Critical Hit was a 10 week incubator held by Technoculture, Art and Games Research Center’s Critical Hit: Games Collaboratory through the support of Concordia University and Dawson College and financial contribution of the Ministère de l’Enseignement supérieur, de la Recherche, de la Science et de la Technologie. Me and 15 other people explored wearable games in 3 cycles.
The year is 2083. Earth has been overtaken by a contingent of small, furry, self-aware robots known as PUFFPUNKS. Originally developed by humans as children’s toys, the PUFFPUNKS advanced their learning capabilities beyond what humans could have imagined. Now, the PUFFPUNK seek to dominate humankind by transforming humans into meek and docile subjects by removing feelings and assuming control over our fleshbag bodies.
Designed for 1-4 future Puffborgs, half-human half-puff, players must attempt to please their robotic overlord PUFF6 by responding to its commands and submitting to its will. PUFFPUNKS uses Interaxon’s Muse headset to measure the level of calm, focus, blinks, and body movement of their subservient species.
Dawn Hang Yue Wong >> Robot Design
Kara Stone >> Writing and Design
Nicole Pacampara >> Programming
Peter van Haaften >> Procedural Music Engine Design
(un)done is an intimate non-linear narrative game following a couple as they meet, fall in love, fight, and fall apart. Embody a relationship as you tie and untie yourself with another person.

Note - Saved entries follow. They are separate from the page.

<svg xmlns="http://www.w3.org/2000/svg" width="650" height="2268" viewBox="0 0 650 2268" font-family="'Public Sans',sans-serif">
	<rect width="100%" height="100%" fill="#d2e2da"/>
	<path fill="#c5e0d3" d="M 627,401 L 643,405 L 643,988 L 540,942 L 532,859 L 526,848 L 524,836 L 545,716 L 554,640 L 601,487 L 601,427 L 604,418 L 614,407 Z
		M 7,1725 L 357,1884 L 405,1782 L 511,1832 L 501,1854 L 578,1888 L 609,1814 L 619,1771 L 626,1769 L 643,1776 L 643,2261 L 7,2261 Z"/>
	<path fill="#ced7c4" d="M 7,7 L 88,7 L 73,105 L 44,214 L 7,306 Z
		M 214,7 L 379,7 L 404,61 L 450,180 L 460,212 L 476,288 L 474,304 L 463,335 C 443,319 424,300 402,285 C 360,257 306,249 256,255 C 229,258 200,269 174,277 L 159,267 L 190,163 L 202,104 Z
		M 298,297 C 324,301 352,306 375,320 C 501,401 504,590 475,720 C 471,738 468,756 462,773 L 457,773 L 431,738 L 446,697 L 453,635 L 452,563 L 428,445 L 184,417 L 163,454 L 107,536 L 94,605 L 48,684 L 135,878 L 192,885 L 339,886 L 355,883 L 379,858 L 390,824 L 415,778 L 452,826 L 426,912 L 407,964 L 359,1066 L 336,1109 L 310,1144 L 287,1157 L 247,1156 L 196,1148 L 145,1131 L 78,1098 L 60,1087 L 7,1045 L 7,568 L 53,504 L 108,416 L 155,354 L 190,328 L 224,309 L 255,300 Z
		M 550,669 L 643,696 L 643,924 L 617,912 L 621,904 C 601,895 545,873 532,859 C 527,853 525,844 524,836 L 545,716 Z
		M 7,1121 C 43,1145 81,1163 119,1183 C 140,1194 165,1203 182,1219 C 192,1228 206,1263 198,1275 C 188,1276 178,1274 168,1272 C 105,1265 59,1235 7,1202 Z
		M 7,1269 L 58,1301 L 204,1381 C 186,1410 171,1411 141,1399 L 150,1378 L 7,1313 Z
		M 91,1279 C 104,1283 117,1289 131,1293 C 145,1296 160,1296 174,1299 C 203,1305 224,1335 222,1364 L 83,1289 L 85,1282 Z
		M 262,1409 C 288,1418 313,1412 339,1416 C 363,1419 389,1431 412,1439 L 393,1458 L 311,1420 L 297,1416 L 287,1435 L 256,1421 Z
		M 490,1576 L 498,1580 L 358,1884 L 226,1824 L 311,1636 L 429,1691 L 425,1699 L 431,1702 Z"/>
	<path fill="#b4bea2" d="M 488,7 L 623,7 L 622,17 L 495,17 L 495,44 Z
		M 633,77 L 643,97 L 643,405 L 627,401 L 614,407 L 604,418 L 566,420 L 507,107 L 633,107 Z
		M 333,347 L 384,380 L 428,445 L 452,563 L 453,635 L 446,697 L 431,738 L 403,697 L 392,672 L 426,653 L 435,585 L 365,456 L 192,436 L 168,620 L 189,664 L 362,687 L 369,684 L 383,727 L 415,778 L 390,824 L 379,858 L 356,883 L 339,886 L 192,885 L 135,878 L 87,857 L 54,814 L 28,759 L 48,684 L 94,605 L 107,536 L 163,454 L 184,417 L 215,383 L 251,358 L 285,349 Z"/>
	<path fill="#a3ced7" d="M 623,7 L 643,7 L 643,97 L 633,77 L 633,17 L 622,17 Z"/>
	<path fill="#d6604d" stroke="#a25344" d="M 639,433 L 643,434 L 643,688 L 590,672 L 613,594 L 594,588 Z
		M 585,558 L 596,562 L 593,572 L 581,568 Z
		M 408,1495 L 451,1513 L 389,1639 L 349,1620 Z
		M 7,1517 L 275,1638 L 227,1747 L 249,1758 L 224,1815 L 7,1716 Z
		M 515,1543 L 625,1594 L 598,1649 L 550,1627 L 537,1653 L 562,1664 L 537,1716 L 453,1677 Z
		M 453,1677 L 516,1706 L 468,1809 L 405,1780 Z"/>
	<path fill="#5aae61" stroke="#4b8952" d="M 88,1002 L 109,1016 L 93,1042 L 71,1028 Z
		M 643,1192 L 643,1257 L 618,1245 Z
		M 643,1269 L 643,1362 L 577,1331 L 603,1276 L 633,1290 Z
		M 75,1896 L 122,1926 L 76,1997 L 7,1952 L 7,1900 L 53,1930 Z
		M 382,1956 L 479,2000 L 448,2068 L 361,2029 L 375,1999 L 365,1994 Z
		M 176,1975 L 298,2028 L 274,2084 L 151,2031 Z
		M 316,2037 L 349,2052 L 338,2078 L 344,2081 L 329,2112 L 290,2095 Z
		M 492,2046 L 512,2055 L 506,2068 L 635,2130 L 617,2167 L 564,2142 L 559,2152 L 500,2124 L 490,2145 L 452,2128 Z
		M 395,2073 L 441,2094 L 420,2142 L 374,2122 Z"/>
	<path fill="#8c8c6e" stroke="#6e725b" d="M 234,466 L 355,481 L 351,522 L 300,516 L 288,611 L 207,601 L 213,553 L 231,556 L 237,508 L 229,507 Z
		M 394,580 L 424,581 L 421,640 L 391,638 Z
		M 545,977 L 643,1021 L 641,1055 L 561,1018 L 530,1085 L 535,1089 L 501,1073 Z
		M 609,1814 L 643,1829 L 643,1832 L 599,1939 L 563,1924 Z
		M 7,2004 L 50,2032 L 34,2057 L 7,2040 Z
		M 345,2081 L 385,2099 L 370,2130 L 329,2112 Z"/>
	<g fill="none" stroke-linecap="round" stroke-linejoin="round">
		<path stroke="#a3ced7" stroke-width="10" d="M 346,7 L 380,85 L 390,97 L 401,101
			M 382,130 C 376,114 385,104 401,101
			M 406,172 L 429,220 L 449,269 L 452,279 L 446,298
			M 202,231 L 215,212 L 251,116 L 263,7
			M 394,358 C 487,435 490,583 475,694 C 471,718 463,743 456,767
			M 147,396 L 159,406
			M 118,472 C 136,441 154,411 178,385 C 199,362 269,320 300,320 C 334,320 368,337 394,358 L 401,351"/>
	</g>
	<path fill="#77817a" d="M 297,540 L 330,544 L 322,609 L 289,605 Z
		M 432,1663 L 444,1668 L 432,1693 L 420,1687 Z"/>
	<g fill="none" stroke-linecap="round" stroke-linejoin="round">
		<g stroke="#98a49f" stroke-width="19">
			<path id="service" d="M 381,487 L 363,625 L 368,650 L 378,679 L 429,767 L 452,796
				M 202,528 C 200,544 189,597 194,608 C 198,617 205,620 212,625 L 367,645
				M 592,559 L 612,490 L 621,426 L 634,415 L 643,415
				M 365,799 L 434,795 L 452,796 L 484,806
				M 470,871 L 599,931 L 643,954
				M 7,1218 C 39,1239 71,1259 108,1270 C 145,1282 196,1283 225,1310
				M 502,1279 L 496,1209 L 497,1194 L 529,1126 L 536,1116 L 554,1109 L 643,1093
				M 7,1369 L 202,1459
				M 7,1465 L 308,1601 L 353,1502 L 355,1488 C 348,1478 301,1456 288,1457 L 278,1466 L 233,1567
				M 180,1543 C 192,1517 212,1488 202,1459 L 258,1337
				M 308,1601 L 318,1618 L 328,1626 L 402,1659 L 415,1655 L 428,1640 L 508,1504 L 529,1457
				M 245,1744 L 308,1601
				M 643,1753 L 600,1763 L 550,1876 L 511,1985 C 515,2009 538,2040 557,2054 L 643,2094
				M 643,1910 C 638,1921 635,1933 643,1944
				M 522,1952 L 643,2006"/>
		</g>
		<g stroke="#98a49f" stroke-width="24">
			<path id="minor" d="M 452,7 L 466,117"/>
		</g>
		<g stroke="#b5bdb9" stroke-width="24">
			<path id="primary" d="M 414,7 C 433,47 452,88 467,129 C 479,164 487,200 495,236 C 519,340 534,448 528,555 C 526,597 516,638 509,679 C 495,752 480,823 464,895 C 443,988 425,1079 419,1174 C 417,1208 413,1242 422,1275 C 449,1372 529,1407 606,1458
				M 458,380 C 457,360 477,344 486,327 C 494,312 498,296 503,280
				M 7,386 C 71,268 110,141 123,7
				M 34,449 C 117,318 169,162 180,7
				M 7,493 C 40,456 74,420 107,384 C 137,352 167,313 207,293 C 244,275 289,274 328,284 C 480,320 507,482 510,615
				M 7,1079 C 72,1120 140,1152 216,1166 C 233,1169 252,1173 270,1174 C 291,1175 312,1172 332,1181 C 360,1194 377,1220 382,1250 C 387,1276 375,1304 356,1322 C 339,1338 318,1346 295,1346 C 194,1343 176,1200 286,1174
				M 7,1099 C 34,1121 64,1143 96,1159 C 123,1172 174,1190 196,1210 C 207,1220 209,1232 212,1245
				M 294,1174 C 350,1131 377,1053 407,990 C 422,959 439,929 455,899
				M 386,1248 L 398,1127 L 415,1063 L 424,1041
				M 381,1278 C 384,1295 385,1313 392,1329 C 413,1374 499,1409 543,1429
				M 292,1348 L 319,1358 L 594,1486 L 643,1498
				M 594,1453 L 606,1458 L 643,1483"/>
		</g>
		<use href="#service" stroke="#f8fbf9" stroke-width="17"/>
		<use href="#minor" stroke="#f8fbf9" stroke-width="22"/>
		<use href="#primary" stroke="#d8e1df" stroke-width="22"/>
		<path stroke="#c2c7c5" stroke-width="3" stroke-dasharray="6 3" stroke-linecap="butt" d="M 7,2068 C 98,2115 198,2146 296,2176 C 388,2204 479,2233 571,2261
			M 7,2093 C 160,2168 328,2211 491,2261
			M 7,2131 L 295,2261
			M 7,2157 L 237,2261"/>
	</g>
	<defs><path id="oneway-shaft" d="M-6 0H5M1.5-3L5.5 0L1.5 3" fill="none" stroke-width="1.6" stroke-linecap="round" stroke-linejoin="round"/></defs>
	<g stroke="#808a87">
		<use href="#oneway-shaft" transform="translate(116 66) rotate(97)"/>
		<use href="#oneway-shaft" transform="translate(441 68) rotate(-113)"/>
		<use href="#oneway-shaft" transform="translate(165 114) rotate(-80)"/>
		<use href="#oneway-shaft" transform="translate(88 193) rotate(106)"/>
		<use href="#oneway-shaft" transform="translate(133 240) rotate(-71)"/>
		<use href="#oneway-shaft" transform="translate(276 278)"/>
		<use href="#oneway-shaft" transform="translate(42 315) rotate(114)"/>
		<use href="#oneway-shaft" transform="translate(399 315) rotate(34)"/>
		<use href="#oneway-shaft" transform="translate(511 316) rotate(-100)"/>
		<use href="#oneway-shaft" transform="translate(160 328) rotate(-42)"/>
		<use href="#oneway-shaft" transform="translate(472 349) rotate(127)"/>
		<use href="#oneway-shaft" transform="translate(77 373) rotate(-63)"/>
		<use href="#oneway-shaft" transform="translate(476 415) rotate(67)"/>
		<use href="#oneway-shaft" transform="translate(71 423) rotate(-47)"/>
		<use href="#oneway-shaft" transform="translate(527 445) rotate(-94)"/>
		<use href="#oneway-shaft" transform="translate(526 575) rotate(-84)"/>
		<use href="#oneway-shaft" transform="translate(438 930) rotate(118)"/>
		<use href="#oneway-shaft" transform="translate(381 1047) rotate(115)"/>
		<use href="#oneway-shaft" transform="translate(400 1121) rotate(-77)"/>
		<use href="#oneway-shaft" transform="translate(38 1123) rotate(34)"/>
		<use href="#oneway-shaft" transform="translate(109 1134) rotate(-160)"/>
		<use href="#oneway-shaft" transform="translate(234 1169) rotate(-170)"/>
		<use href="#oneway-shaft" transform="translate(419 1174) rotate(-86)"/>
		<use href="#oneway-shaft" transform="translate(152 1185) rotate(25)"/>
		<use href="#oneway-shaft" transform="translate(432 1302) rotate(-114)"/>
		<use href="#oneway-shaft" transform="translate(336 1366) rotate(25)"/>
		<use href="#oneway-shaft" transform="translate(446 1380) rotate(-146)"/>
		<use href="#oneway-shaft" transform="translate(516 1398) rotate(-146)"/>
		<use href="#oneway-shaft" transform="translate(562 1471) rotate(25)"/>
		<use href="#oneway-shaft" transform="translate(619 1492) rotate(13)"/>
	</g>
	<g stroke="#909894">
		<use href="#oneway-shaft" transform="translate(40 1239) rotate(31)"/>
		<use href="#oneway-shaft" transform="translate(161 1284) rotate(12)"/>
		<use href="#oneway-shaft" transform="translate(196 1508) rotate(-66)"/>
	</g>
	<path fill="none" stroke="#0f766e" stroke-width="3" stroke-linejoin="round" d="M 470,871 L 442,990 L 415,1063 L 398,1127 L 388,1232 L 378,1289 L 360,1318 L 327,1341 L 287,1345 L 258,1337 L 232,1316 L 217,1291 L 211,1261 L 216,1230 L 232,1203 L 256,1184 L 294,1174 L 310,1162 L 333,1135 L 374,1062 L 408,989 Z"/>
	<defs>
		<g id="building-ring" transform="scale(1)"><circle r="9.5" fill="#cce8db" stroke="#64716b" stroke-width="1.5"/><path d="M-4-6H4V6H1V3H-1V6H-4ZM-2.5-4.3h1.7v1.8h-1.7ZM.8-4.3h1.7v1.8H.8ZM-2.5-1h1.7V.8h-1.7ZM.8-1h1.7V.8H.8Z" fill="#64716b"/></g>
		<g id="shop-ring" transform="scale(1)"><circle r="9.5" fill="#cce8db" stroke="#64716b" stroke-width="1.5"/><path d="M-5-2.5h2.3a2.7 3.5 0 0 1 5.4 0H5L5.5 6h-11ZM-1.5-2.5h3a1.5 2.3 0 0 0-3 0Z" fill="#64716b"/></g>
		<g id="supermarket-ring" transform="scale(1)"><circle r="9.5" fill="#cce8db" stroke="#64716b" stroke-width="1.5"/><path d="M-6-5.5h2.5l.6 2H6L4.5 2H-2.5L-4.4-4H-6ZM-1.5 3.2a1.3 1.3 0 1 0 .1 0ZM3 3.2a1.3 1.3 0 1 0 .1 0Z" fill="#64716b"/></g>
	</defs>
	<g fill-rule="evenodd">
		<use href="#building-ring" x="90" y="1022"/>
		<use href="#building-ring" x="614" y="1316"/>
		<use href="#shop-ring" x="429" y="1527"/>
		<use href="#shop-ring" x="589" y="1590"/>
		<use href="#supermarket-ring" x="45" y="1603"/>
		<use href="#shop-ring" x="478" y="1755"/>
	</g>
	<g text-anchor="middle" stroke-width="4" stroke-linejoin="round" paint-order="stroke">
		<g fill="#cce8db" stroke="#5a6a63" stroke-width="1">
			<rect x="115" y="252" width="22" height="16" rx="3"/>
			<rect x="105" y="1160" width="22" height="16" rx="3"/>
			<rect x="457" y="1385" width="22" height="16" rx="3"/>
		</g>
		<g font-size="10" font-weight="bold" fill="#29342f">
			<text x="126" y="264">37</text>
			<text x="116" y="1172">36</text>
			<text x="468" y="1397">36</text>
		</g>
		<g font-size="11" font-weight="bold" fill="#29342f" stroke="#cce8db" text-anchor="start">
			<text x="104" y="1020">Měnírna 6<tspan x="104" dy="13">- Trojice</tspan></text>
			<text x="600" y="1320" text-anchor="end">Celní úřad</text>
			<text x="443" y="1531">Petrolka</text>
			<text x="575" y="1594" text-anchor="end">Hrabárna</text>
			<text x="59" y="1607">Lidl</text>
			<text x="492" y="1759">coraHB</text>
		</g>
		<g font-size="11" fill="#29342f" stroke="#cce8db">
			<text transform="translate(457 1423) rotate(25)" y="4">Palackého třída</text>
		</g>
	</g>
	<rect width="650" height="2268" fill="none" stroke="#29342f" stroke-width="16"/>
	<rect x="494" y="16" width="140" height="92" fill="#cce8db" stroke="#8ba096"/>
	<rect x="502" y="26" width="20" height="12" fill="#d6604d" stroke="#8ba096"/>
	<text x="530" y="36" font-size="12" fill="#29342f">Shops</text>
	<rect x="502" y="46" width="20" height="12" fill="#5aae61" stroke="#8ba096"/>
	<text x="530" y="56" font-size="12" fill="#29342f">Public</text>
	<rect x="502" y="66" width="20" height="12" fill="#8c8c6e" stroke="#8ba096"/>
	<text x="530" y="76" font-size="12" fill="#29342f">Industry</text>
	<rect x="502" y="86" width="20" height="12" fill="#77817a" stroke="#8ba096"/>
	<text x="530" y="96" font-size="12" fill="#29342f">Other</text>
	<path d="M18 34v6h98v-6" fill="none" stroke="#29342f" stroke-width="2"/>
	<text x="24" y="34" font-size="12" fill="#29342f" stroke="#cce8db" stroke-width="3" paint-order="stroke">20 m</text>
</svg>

The game consists of two capes with macrame braids and a generative video projected onto a woven screen.
Utopia is a four-player game about personal experiences with oppression and injustice, and the navigating hope for the future.
To play it, four people gather in a circle around a projection on the floor. Each person sticks on two conductive stickers to their body in a place they are comfortable with, or in a place near their body. The game is activated by a person touching someone else’s sticker, which in turn activates a video or audio clip of someone talking about their experiences with sexism, racism, mental illness, poverty — or other factors that make life unbearable.
Some stickers activate audio clips about a person’s version of utopia: what they’re hoping for and working towards.